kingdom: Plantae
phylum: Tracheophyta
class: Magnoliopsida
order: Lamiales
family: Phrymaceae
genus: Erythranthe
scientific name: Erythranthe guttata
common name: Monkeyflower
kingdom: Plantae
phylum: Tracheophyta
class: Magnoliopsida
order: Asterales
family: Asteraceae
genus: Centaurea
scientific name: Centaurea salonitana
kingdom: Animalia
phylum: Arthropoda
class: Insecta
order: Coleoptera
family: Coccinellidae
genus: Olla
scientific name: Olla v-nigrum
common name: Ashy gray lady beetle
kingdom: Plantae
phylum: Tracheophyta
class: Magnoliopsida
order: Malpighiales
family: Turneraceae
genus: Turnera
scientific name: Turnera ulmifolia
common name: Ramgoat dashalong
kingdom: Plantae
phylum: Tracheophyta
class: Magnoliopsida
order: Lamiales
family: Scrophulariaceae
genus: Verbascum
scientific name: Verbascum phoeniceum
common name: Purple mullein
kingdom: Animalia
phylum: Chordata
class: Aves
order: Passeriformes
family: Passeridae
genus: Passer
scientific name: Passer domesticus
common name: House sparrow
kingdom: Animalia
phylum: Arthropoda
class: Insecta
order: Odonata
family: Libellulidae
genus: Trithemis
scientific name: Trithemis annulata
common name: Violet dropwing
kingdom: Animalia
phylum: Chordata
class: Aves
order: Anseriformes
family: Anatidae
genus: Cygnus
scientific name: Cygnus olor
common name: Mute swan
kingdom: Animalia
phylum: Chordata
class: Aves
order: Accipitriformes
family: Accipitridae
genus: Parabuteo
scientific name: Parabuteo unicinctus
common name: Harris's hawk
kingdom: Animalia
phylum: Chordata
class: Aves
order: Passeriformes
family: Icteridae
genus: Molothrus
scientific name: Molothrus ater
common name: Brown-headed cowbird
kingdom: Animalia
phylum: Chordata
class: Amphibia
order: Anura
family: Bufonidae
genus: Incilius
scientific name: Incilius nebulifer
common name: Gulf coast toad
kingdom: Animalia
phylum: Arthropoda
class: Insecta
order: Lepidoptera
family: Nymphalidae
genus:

++++

● **What is required**
Please render every line of the rows above as a Markdown table with two columns, Number and Record line, numbering the lines in order and leaving out any blank lines.

● **Output of the exercise**
| Number | Record line |
|---|---|
| 1 | kingdom: Plantae |
| 2 | phylum: Tracheophyta |
| 3 | class: Magnoliopsida |
| 4 | order: Lamiales |
| 5 | family: Phrymaceae |
| 6 | genus: Erythranthe |
| 7 | scientific name: Erythranthe guttata |
| 8 | common name: Monkeyflower |
| 9 | kingdom: Plantae |
| 10 | phylum: Tracheophyta |
| 11 | class: Magnoliopsida |
| 12 | order: Asterales |
| 13 | family: Asteraceae |
| 14 | genus: Centaurea |
| 15 | scientific name: Centaurea salonitana |
| 16 | kingdom: Animalia |
| 17 | phylum: Arthropoda |
| 18 | class: Insecta |
| 19 | order: Coleoptera |
| 20 | family: Coccinellidae |
| 21 | genus: Olla |
| 22 | scientific name: Olla v-nigrum |
| 23 | common name: Ashy gray lady beetle |
| 24 | kingdom: Plantae |
| 25 | phylum: Tracheophyta |
| 26 | class: Magnoliopsida |
| 27 | order: Malpighiales |
| 28 | family: Turneraceae |
| 29 | genus: Turnera |
| 30 | scientific name: Turnera ulmifolia |
| 31 | common name: Ramgoat dashalong |
| 32 | kingdom: Plantae |
| 33 | phylum: Tracheophyta |
| 34 | class: Magnoliopsida |
| 35 | order: Lamiales |
| 36 | family: Scrophulariaceae |
| 37 | genus: Verbascum |
| 38 | scientific name: Verbascum phoeniceum |
| 39 | common name: Purple mullein |
| 40 | kingdom: Animalia |
| 41 | phylum: Chordata |
| 42 | class: Aves |
| 43 | order: Passeriformes |
| 44 | family: Passeridae |
| 45 | genus: Passer |
| 46 | scientific name: Passer domesticus |
| 47 | common name: House sparrow |
| 48 | kingdom: Animalia |
| 49 | phylum: Arthropoda |
| 50 | class: Insecta |
| 51 | order: Odonata |
| 52 | family: Libellulidae |
| 53 | genus: Trithemis |
| 54 | scientific name: Trithemis annulata |
| 55 | common name: Violet dropwing |
| 56 | kingdom: Animalia |
| 57 | phylum: Chordata |
| 58 | class: Aves |
| 59 | order: Anseriformes |
| 60 | family: Anatidae |
| 61 | genus: Cygnus |
| 62 | scientific name: Cygnus olor |
| 63 | common name: Mute swan |
| 64 | kingdom: Animalia |
| 65 | phylum: Chordata |
| 66 | class: Aves |
| 67 | order: Accipitriformes |
| 68 | family: Accipitridae |
| 69 | genus: Parabuteo |
| 70 | scientific name: Parabuteo unicinctus |
| 71 | common name: Harris's hawk |
| 72 | kingdom: Animalia |
| 73 | phylum: Chordata |
| 74 | class: Aves |
| 75 | order: Passeriformes |
| 76 | family: Icteridae |
| 77 | genus: Molothrus |
| 78 | scientific name: Molothrus ater |
| 79 | common name: Brown-headed cowbird |
| 80 | kingdom: Animalia |
| 81 | phylum: Chordata |
| 82 | class: Amphibia |
| 83 | order: Anura |
| 84 | family: Bufonidae |
| 85 | genus: Incilius |
| 86 | scientific name: Incilius nebulifer |
| 87 | common name: Gulf coast toad |
| 88 | kingdom: Animalia |
| 89 | phylum: Arthropoda |
| 90 | class: Insecta |
| 91 | order: Lepidoptera |
| 92 | family: Nymphalidae |
| 93 | genus: |